* What the exercise asks: If a line below contains the word "procedure", count it; give only the total.

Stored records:
- - - - -

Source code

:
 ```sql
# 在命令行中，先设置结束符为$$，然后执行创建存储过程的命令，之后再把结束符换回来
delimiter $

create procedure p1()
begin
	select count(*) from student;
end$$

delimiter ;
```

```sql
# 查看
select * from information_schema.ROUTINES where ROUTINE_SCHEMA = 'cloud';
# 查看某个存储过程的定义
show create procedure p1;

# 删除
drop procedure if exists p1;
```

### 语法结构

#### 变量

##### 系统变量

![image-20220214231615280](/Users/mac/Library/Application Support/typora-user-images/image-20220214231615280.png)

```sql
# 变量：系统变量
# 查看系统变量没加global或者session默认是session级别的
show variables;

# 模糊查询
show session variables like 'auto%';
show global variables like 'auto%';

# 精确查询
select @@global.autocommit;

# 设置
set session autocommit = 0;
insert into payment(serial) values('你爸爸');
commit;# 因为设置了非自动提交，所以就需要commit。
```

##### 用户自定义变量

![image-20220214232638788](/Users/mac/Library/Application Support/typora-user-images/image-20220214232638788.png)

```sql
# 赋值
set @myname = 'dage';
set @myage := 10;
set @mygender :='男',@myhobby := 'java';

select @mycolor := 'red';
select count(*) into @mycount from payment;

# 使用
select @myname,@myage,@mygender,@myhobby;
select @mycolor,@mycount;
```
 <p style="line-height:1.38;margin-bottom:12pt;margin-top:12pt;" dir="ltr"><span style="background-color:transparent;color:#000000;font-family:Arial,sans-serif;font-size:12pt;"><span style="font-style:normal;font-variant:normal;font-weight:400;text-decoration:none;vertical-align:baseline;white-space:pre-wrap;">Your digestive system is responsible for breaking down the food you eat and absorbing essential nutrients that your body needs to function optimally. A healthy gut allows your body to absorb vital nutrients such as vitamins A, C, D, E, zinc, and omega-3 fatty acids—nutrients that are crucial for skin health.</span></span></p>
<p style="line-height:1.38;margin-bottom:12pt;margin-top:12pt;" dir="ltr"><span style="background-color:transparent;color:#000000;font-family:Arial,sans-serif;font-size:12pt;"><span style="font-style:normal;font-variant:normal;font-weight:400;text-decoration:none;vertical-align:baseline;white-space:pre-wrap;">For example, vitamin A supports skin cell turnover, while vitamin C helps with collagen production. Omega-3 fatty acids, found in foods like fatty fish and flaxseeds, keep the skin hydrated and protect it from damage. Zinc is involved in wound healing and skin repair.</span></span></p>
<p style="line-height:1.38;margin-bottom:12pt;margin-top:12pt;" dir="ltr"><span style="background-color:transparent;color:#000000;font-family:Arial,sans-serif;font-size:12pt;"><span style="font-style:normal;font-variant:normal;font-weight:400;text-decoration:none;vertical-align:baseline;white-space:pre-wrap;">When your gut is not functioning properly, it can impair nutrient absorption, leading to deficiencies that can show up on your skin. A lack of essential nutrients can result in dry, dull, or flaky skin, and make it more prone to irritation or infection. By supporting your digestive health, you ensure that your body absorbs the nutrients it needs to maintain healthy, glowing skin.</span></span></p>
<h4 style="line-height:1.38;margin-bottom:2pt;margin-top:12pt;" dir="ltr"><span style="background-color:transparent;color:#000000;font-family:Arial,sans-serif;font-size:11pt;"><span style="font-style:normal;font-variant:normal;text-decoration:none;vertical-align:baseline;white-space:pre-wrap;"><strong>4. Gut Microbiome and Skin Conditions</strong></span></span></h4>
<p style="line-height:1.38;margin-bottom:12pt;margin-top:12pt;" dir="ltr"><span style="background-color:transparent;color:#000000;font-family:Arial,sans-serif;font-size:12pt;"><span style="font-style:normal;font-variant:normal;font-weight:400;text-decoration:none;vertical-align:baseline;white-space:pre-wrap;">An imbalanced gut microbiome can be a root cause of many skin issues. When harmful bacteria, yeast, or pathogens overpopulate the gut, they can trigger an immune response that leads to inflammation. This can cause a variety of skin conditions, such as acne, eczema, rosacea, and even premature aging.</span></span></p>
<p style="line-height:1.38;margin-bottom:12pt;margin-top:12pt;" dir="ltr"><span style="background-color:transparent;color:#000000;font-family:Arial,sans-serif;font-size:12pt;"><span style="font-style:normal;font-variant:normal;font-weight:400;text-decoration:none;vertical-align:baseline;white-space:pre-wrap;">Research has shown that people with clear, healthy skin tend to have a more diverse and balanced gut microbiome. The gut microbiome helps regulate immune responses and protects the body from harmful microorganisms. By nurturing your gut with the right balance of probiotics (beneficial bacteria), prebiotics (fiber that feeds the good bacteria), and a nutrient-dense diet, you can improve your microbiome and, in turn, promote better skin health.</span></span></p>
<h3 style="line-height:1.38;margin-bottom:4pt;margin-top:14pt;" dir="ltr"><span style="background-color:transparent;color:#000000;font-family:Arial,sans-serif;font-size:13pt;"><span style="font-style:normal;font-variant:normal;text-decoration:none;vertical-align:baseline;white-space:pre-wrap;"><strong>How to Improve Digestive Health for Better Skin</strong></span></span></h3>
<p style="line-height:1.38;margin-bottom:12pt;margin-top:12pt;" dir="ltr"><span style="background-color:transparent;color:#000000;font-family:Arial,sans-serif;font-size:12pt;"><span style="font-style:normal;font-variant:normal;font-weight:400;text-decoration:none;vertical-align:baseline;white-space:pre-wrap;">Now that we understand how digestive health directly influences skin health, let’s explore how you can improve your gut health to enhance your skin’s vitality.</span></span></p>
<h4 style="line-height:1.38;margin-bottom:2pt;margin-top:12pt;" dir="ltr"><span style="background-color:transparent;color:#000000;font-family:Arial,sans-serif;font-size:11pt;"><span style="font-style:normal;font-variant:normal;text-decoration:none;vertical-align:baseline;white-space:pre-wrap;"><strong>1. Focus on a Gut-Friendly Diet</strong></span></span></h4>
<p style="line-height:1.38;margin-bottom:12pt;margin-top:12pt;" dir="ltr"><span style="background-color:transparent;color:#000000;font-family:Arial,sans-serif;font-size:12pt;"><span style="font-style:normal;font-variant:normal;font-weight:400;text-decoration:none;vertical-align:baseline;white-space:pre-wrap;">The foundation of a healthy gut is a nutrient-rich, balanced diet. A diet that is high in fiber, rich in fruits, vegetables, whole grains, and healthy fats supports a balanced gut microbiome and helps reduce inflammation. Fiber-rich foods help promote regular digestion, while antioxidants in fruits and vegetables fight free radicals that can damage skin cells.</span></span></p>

- - - - -

* Response below: 3